Knowledge Base / Series, Characters & Continuity /Creating characters, settings & entities

Your world is built from three kinds of structured assets: characters, settings and entities (lore). Each one stores rich, organized detail so BookZeta can keep your story consistent and generate matching artwork. You manage all of them from the Series Bible or from an individual project's assets panel.

The three asset types

Characters

A character is a person in your world. Each one stores:

  • Name and description.
  • An immutable physical identity — the fixed traits that make the character recognizable no matter the scene.
  • One or more named outfits, so the same character can appear in different clothing.
  • A status (alive, dead, missing, and so on), plus role and alignment.

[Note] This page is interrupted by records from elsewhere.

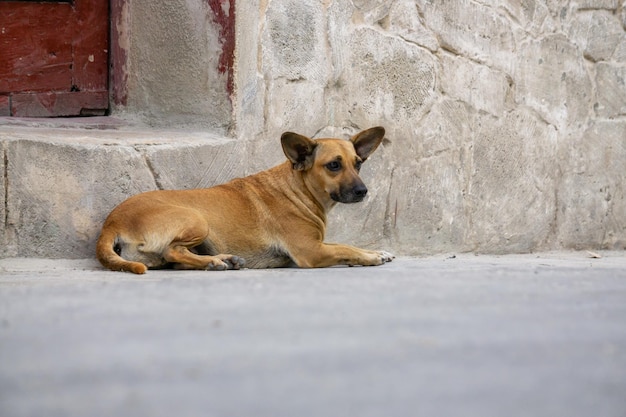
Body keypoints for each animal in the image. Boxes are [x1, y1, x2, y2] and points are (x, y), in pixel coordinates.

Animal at [96, 127, 390, 272]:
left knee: (176, 259)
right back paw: (215, 262)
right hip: (197, 219)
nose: (363, 191)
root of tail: (111, 223)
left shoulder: (317, 245)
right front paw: (371, 257)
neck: (298, 189)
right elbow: (345, 249)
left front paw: (377, 252)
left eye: (358, 164)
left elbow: (345, 245)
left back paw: (225, 260)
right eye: (333, 165)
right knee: (173, 250)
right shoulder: (311, 252)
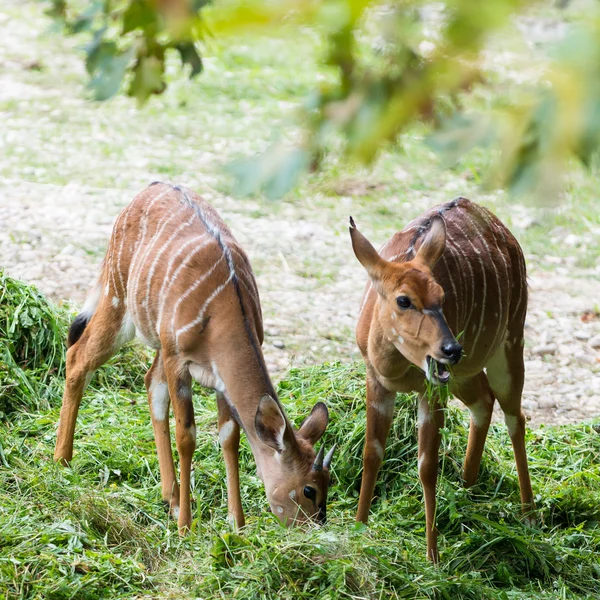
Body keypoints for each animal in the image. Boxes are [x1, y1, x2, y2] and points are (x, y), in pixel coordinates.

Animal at [54, 182, 336, 528]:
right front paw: (186, 527)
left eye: (329, 483)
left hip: (157, 338)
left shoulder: (219, 378)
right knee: (77, 355)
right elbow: (186, 435)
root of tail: (148, 188)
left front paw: (236, 523)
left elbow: (229, 436)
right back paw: (61, 461)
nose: (316, 526)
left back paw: (170, 497)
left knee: (151, 382)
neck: (225, 313)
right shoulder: (180, 359)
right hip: (119, 303)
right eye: (308, 489)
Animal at [352, 198, 536, 564]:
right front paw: (358, 528)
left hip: (509, 346)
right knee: (484, 402)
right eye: (403, 299)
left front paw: (433, 555)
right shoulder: (377, 381)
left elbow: (427, 465)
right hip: (465, 374)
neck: (397, 368)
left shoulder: (432, 389)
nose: (451, 349)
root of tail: (507, 236)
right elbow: (371, 453)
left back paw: (528, 514)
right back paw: (467, 486)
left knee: (515, 417)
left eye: (442, 295)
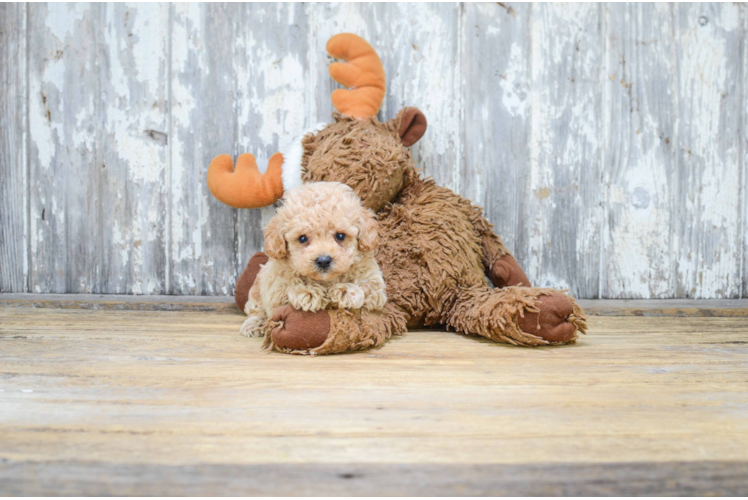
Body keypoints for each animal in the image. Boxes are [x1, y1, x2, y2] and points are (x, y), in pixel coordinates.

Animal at [241, 182, 386, 342]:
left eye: (340, 236)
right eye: (302, 238)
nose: (323, 261)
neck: (325, 280)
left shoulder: (375, 285)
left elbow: (366, 288)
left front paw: (345, 291)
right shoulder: (276, 289)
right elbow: (290, 286)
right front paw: (308, 293)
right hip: (258, 289)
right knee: (256, 310)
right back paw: (254, 324)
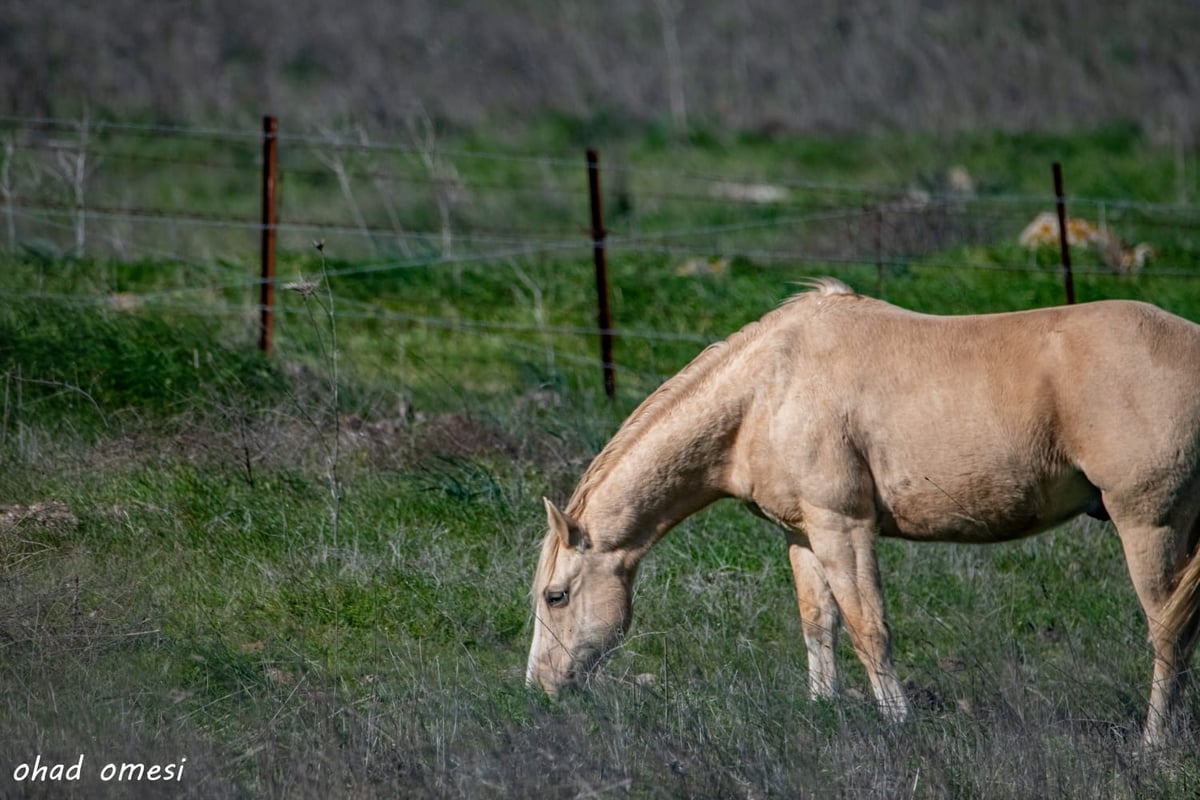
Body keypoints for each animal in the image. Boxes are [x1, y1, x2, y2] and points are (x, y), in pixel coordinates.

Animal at [528, 278, 1200, 748]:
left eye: (555, 596)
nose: (537, 690)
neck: (766, 391)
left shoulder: (843, 527)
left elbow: (868, 629)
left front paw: (899, 726)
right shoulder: (805, 536)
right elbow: (819, 624)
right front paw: (823, 713)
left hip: (1151, 526)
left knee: (1169, 631)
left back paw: (1151, 745)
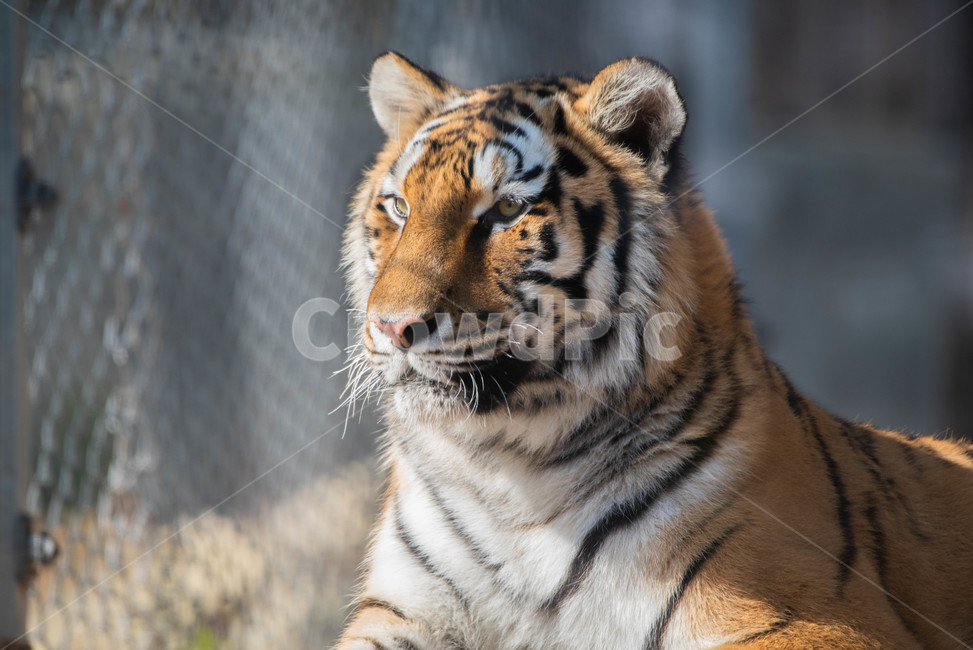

Physical identity and outfits are what keep a character looking like themselves across pages and books. There's a dedicated guide for this in Character portraits, outfits & consistency.

Settings

A setting is a place. Capture its environment type, atmosphere, time of day and the key elements that define it. Well-described settings give your scenes a consistent backdrop across the whole series.

Entities (lore)

Entities cover everything else that shapes your world — organizations, objects, technology and more. Give each one a category and define its relationships to other assets, so the connective tissue of your world stays organized.

Adding a portrait

When you add a character, write a description and let BookZeta auto-generate a portrait from it. Prefer your own art? You can upload your own image instead. Either way, the portrait becomes part of the character's identity and travels with them.

Step by step

  1. Open the Series Bible (or a project's assets panel).
  2. Choose the asset type you want to create — character, setting or entity.
  3. Fill in the name and description, then the type-specific fields (outfits and status for characters; environment and atmosphere for settings; category and relationships for entities).
  4. Auto-generate a portrait from the description, or upload your own image.
  5. Save. The asset is now ready to be cast into any book in the series.

Tips

  • Be specific in descriptions. The more concrete the detail, the more consistent the generated portraits and the easier continuity becomes.
  • Set a character's status thoughtfully — it's a key signal for keeping sequels consistent (a character who died in book two shouldn't reappear casually in book three).
  • Use relationships on entities to map out factions, alliances and ownership; it pays off as your world grows.

Common pitfalls

  • Thin descriptions. A one-line description gives the portrait generator little to work with and makes assets harder to keep consistent later.
  • Skipping status. Leaving status blank removes a useful continuity guardrail across books.
  • Building assets only inside a single book. If an asset matters to the whole world, create it in the Series Bible so every book can cast it.